As estatísticas mostram parte da importância do jogador na campanha. Nos cinco primeiros jogos, cinco gols, um em cada partida. O que elas não mostram foi a importância da final. A frieza da análise omite suas participações no gol. No primeiro, foi do seu pé que saiu o chute defendido parcialmente por Kahn. No segundo, sem tocar na bola, abriu as pernas para enganar a marcação e deixar Ronaldo em condições de ampliar.
O pernambucano criticado na disputa dos Jogos Olímpicos de 1996 e discreto dois anos depois no Mundial da França, enfim, chegou ao protagonismo com a camisa canarinho. Foi declarado o melhor da Copa por Felipão, Ronaldo e uma penca de gente, menos para a Fifa.
Ronaldinho
Só ao fazer a impressa transferir o diminuitivo de Ronaldo Nazário para manter o do seu nome mostra as credenciais de Ronaldinho na Seleção Brasileira. Mas ao contrário dos outros dois Rs, o gaúcho não carregava o peso das dúvidas. Era a chance de ser um coadjuvante de luxo. Papel cumprido com eficácia.
No Japão e na Coreia, a cria gremista completava seu terceiro ano na Seleção. Tinha terminado a sua temporada com o PSG, ainda longe de ser uma potência, com números que escondiam suas jogadas mágicas. Foram 40 jogos e 13 gols. Apesar de ter deixado a Ásia podendo escolher onde atuaria, ficou mais uma temporada em Paris antes de sair para fazer história no Barcelona por 32,25 milhões de euros (R$ 115 milhões à época). Com a camisa blauna, foi eleito o melhor do mundo em 2005.
Em seus 97 jogos pela Seleção Brasileira, construiu uma memorabilia invejável, desde o drible desconcertante diante da Venezuela, em sua segunda partida, passando pelo gols diante da Inglaterra. Antes de surpreender o David Seaman, R10 tinha contabilizado o seu primeiro gol em Copas em pênalti cobrado diante da China. Então teve o golaço diante dos ingleses (ler mais ao lado).

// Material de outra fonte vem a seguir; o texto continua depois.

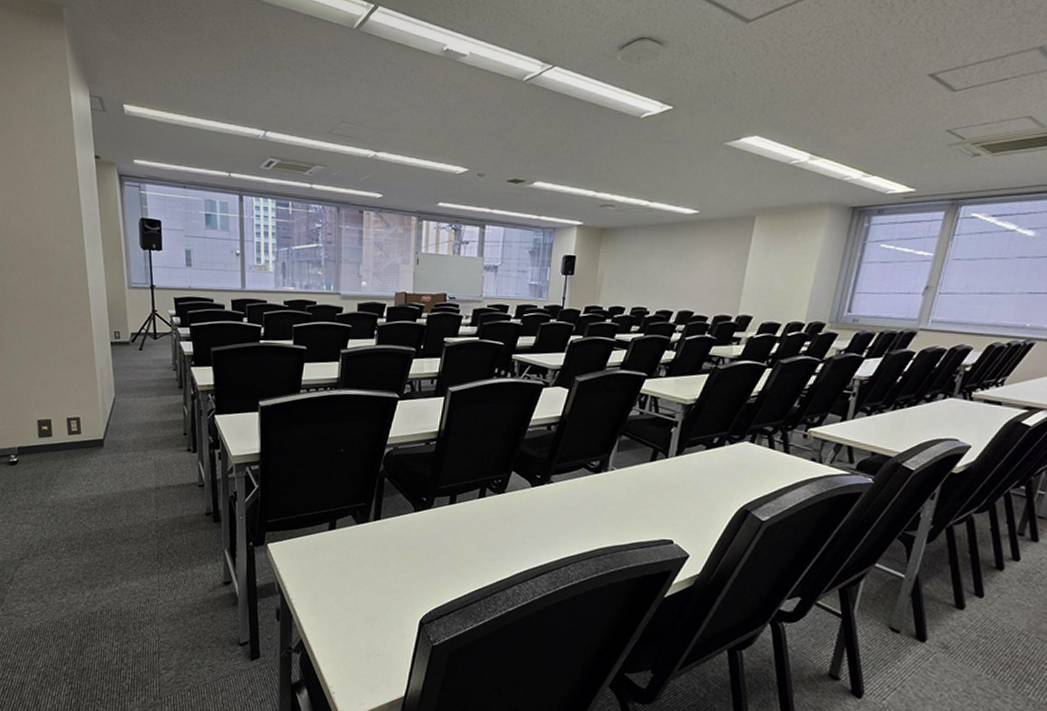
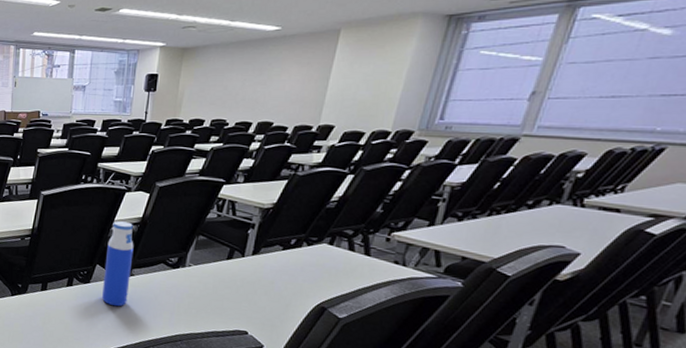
water bottle: none [517,421,553,520] -> present [101,221,134,307]

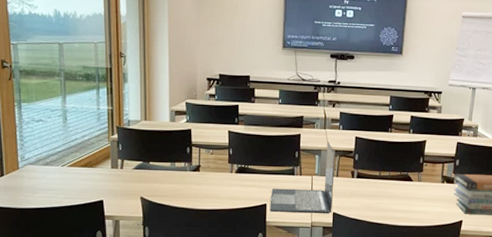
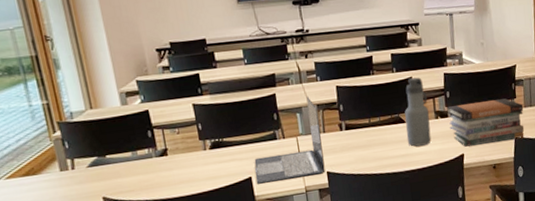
water bottle: none [411,141,437,205] -> present [405,77,432,147]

— Não sei dizer exatamente quantas vezes me perguntaram. Sei que foram inúmeras. Com certeza mais de mil — comentou em suas redes sociais em 21 de junho, quando aquele gol completou os primeiros 20 anos de vida. — Minha resposta é sempre a mesma: queria chutar — complementou.
Foi o último gol do filho de Dona Miguelina em Copas, afinal impossível melhorar o que tinha sido feito com perfeição.
Kaká
A presença de Kaká entre os 23 convocados representava a nova geração do futebol brasileiro. Aos 18 anos em 2002, foi o último a garantir um lugar entre os 23 convocados e o último brasileiro a receber a honraria de principal craque do futebol. Desde que a Fifa o elegeu como o melhor do mundo, o Brasil nunca mais teve um jogador a ocupar este posto.
Na Coreia e no Japão, ele disputou somente 18 minutos, aos entrar no final da vitória por 5 a 2 sobre a Costa Rica, a última na fase de grupos. Na decisão, seria a última substituição de Felipão, mas os acréscimos dados por Pierluigi Colina foram disputados sem a bola sair de campo. Quando o jogo parou, o árbitro italiano encerrou a partida para começar a festa brasileira.